■ **Passage provided**
###

Pure mathematics

Vectors: 2D, 3D, Magnitude, Direction and Position Vectors

Year 12 · Year 13

✓By the end of this lesson students will be able to understand and use vector notation in 2D and 3D.
✓By the end of this lesson students will be able to perform vector addition, subtraction, and scalar multiplication.
✓By the end of this lesson students will be able to calculate the magnitude of a vector in 2D and 3D.
✓By the end of this lesson students will be able to find a unit vector in the direction of a given vector.
✓By the end of this lesson students will be able to use position vectors to solve geometrical problems, including collinearity and parallel vectors.

Key concepts

What is a Vector?

A vector is a quantity that has both magnitude (size) and direction. This contrasts with a scalar, which has only magnitude. Vectors are often represented geometrically by an arrow, where the length of the arrow represents the magnitude and the arrowhead indicates the direction. In coordinate form, a 2D vector can be written as a column vector $\begin{pmatrix} x \\ y \end{pmatrix}$ or using unit vectors $\mathbf{i}$ and $\mathbf{j}$ as $x\mathbf{i} + y\mathbf{j}$ . A 3D vector is written as $\begin{pmatrix} x \\ y \\ z \end{pmatrix}$ or $x\mathbf{i} + y\mathbf{j} + z\mathbf{k}$ , where $\mathbf{i}$ , $\mathbf{j}$ , and $\mathbf{k}$ are unit vectors in the direction of the positive x, y, and z axes respectively.

Vector Operations

Vectors can be added, subtracted, and multiplied by a scalar. To add or subtract vectors, you add or subtract their corresponding components. For example, if $\mathbf{a} = \begin{pmatrix} a_1 \\ a_2 \\ a_3 \end{pmatrix}$ and $\mathbf{b} = \begin{pmatrix} b_1 \\ b_2 \\ b_3 \end{pmatrix}$ , then $\mathbf{a} + \mathbf{b} = \begin{pmatrix} a_1+b_1 \\ a_2+b_2 \\ a_3+b_3 \end{pmatrix}$ and $\mathbf{a} - \mathbf{b} = \begin{pmatrix} a_1-b_1 \\ a_2-b_2 \\ a_3-b_3 \end{pmatrix}$ . To multiply a vector by a scalar $k$ , you multiply each component by $k$ . So, $k\mathbf{a} = \begin{pmatrix} ka_1 \\ ka_2 \\ ka_3 \end{pmatrix}$ .

Magnitude of a Vector

The magnitude of a vector, also known as its modulus or length, is a scalar quantity representing its size. For a 2D vector $\mathbf{a} = \begin{pmatrix} x \\ y \end{pmatrix}$ , its magnitude is found using Pythagoras' theorem. For a 3D vector $\mathbf{a} = \begin{pmatrix} x \\ y \\ z \end{pmatrix}$ , the magnitude extends this concept.

###

■ **Challenges**
• 1. Please condense the paragraph of the vectors lesson that begins "Vectors can be added" into a short list that keeps its main facts.
• 2. Swap "scalar" for "number" and write out the vectors lesson starting at "What is a Vector?" and ending at "z axes respectively.".
Rely only on the vectors lesson for your answers.

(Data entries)
###

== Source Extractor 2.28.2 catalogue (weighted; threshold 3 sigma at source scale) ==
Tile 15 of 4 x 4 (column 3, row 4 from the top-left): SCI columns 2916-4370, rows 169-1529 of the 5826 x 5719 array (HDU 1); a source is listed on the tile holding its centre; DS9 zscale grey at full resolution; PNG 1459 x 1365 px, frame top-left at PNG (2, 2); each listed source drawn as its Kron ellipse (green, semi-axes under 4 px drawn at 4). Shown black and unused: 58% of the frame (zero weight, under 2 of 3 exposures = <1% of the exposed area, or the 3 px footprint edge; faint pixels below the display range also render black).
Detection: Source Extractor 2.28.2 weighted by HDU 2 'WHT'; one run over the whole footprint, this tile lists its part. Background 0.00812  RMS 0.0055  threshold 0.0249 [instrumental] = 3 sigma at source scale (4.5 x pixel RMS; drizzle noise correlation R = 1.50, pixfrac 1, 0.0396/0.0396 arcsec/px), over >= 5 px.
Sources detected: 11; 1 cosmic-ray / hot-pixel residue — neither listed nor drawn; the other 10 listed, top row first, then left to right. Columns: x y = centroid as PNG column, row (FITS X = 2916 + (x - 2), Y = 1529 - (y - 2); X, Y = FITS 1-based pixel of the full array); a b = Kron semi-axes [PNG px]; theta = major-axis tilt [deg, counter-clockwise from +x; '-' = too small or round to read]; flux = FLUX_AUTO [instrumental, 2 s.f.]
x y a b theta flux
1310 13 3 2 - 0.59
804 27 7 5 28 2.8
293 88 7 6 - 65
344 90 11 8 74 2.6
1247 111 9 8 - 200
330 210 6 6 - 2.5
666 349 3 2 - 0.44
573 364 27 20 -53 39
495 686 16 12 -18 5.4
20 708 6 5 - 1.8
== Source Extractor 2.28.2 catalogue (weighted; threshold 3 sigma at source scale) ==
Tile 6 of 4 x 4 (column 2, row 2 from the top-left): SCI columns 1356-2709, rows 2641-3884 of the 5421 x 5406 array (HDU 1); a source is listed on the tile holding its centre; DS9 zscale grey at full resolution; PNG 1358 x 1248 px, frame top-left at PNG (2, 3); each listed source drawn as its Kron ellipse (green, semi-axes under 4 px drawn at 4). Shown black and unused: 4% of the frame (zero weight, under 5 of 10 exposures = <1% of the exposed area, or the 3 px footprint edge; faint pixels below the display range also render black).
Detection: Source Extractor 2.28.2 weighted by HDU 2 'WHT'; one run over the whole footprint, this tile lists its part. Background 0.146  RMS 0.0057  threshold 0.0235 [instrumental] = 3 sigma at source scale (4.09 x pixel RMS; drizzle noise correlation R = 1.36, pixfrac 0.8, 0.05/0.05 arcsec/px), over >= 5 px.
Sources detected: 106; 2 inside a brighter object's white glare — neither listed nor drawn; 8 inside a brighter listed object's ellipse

###

■ **Results**
• 1.
- Vectors can be added, subtracted, and multiplied by a scalar.
- Addition and subtraction work on corresponding components. For $\mathbf{a} = \begin{pmatrix} a_1 \\ a_2 \\ a_3 \end{pmatrix}$ and $\mathbf{b} = \begin{pmatrix} b_1 \\ b_2 \\ b_3 \end{pmatrix}$, $\mathbf{a} + \mathbf{b} = \begin{pmatrix} a_1+b_1 \\ a_2+b_2 \\ a_3+b_3 \end{pmatrix}$ and $\mathbf{a} - \mathbf{b} = \begin{pmatrix} a_1-b_1 \\ a_2-b_2 \\ a_3-b_3 \end{pmatrix}$.
- Multiplying by a scalar $k$ multiplies each component by $k$, so $k\mathbf{a} = \begin{pmatrix} ka_1 \\ ka_2 \\ ka_3 \end{pmatrix}$.

• 2.
What is a Vector?

A vector is a quantity that has both magnitude (size) and direction. This contrasts with a number, which has only magnitude. Vectors are often represented geometrically by an arrow, where the length of the arrow represents the magnitude and the arrowhead indicates the direction. In coordinate form, a 2D vector can be written as a column vector $\begin{pmatrix} x \\ y \end{pmatrix}$ or using unit vectors $\mathbf{i}$ and $\mathbf{j}$ as $x\mathbf{i} + y\mathbf{j}$ . A 3D vector is written as $\begin{pmatrix} x \\ y \\ z \end{pmatrix}$ or $x\mathbf{i} + y\mathbf{j} + z\mathbf{k}$ , where $\mathbf{i}$ , $\mathbf{j}$ , and $\mathbf{k}$ are unit vectors in the direction of the positive x, y, and z axes respectively.